12/14/2016 11:00 AM EST
By Sarah Eilers Fifty years ago, renowned American documentary filmmaker George C. Stoney made a series of short training films tackling a tough topic: how police respond to people who are mentally ill, suicidal, or alcoholic, how to do so more effectively, and why the officers should care. One film in that series, The Cry […]
THE CRY FOR HELP, 1962
By Sarah Eilers
Fifty years ago, renowned American documentary filmmaker George C. Stoney made a series of short training films tackling a tough topic: how police respond to people who are mentally ill, suicidal, or alcoholic, how to do so more effectively, and why the officers should care.
One film in that series, The Cry for Help, 1962, offers a frank depiction of people at risk for suicide. They’re lonely, ashamed, desperate, and ready to choose a permanent solution to their problems. Stoney’s film urges police officers—and other viewers—to understand suicide threats and attempts for what they are: pleas for help and attention that should be answered. The films were intended to be shown to police officers in discussion sessions, with accompanying written material.
The film opens with a focus on people in police custody. In this setting, law enforcement is directly responsible for the welfare of an individual. Officers and guards should know how to identify those most at risk for self-harm, and the film doesn’t shy away from specifics. “He was arrested for molesting a child,” says an officer as a middle-aged man, his head hung low, is marched into the booking room. Later, the man, a married teacher with two sons, sobs in a corner of his cell.

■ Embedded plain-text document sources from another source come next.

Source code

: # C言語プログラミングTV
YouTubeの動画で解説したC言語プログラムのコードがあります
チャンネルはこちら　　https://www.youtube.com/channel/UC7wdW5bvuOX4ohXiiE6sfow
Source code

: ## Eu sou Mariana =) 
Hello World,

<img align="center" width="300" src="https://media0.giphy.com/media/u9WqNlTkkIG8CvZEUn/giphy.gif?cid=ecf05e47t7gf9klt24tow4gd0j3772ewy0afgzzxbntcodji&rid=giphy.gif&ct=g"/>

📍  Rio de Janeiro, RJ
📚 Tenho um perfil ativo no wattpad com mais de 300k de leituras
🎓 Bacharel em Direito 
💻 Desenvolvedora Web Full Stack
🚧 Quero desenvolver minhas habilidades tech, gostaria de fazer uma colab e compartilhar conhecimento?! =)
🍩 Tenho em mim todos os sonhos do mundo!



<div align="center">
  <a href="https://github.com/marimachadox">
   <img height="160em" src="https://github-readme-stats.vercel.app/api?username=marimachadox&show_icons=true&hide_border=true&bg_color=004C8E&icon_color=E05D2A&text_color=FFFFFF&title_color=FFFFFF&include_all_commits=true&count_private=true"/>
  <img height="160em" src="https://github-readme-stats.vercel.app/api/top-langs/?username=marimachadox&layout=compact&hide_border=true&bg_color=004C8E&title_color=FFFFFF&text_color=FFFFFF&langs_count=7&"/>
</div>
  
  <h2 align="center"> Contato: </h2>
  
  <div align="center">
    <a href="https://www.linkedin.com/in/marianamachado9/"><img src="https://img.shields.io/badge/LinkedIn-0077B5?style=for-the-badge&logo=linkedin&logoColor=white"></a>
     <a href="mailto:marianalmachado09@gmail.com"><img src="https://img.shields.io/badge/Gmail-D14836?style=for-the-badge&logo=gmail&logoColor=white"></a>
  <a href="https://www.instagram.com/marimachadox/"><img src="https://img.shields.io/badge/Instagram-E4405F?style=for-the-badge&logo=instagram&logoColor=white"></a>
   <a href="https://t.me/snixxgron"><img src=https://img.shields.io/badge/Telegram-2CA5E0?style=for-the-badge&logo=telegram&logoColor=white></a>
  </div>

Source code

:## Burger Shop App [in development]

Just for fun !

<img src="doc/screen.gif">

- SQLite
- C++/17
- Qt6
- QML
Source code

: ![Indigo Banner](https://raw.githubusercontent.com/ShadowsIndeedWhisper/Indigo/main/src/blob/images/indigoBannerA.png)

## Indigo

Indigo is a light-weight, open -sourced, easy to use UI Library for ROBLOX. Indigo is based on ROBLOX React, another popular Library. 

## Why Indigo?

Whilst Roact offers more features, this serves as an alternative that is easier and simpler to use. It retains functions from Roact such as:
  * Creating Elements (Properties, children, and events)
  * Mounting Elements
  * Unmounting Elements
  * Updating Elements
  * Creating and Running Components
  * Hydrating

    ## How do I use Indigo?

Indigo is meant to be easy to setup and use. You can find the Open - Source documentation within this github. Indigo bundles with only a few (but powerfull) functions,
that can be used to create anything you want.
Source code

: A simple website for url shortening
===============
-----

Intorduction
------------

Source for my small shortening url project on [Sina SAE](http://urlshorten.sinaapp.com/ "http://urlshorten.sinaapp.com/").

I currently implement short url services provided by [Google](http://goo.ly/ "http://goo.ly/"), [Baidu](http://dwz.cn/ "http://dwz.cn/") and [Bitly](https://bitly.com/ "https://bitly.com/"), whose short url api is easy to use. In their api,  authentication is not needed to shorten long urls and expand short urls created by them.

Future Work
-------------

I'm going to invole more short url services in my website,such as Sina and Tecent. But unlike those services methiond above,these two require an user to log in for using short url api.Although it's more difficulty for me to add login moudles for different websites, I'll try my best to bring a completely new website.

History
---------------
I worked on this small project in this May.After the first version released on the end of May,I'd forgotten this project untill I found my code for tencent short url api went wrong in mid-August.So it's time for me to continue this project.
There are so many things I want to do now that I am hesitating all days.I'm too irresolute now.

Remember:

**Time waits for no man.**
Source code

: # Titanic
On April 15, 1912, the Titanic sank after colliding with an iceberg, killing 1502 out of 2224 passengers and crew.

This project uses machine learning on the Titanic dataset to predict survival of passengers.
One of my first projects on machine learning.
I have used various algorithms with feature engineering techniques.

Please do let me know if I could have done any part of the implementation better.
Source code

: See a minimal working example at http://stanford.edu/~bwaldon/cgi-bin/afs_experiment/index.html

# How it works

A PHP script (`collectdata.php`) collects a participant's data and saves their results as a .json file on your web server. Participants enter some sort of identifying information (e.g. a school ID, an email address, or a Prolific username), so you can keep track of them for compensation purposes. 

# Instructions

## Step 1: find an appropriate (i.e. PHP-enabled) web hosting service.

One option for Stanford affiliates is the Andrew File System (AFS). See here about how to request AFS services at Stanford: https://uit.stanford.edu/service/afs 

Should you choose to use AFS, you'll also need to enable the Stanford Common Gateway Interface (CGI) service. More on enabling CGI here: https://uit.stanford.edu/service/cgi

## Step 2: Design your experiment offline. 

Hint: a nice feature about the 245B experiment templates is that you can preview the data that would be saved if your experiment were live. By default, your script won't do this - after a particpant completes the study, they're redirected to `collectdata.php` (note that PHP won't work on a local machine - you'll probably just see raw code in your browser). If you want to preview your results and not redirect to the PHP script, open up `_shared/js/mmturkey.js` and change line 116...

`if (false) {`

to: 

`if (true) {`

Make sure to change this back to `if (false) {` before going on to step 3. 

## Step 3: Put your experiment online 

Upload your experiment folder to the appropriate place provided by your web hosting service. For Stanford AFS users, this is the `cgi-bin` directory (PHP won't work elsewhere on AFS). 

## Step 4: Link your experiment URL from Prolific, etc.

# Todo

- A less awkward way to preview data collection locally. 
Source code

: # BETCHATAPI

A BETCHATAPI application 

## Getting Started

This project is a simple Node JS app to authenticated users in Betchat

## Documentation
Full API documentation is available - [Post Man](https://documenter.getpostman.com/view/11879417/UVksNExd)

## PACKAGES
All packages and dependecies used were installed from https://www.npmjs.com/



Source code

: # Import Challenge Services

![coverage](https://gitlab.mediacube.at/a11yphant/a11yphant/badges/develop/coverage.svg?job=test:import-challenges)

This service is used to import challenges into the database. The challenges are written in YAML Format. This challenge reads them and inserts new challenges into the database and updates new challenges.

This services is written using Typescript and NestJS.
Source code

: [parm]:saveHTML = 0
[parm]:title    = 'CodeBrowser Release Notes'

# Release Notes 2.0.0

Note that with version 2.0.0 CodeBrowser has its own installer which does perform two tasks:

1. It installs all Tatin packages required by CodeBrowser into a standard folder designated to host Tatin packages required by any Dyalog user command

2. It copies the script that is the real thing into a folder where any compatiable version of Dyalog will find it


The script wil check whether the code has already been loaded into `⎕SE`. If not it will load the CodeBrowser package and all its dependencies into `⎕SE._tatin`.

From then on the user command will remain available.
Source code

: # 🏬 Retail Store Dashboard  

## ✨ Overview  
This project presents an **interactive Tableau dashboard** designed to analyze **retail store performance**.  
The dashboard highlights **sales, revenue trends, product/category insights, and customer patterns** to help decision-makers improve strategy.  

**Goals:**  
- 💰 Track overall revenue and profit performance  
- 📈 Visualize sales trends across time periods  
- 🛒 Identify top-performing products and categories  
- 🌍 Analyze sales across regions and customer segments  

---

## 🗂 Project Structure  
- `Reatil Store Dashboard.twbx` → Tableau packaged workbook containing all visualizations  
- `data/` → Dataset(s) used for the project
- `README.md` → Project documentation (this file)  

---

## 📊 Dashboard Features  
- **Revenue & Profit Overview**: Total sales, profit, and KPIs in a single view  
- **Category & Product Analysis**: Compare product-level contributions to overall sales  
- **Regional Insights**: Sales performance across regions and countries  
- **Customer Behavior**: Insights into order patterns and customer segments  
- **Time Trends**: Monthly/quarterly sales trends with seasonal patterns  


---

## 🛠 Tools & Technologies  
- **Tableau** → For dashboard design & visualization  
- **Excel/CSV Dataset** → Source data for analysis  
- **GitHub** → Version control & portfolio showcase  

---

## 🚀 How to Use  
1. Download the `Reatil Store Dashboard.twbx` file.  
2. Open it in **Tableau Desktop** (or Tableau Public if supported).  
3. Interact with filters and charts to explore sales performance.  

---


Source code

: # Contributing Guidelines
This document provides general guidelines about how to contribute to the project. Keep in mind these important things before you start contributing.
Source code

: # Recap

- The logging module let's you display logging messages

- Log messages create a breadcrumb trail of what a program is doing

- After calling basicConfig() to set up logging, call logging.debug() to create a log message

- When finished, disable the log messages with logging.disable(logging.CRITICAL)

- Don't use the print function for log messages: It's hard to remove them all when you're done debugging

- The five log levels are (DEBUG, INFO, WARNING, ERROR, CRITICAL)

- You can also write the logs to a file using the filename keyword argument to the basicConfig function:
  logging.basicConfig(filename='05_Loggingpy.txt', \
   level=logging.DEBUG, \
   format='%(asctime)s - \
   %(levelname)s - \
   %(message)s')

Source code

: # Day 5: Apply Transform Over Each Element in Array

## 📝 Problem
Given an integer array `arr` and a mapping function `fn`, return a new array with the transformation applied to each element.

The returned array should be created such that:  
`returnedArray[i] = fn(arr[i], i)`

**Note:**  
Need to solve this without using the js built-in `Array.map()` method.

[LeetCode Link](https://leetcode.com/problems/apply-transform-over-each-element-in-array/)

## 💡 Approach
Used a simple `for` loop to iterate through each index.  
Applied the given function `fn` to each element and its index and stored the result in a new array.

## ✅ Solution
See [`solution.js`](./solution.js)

Beyond the jailhouse, The Cry for Help shows us several situations that can topple some people, if not all. “Each of us longs…to be loved, to be accepted, to be respected.” There’s the student fearful of disappointing his father, a woman humiliated by a boyfriend, and even one of their own, a cop facing serious health problems. The film, deploying discomfiting images and candid narration, suggests how police can respond sensitively to people in emotional pain, and to those that survive them when help doesn’t arrive in time.
Stoney comes at it from the other side as well; that is, what not to do. An officer responding to a call from a woman who has harmed herself reads her intended suicide note aloud and scoffs, belittling the woman in the presence of a neighbor who has heard the commotion and invited herself into the apartment.
Two more titles in George C. Stoney’s police series, Under Pressure (1960) and Booked for Safekeeping (1964), are in NLM’s collection and will be added to the library’s digital repository in early 2017. The remaining two titles are The Mask (1963) and The Man in the Middle (1966). His best-known film, All My Babies (1953), about rural midwifery in the American South, was added to the National Film Registry of the Library of Congress in 2002, and is also available online in NLM Digital Collections.
Stoney taught filmmaking at New York University from 1970 through 2012, the year he died, and was also was a pioneer of the public cable-access movement.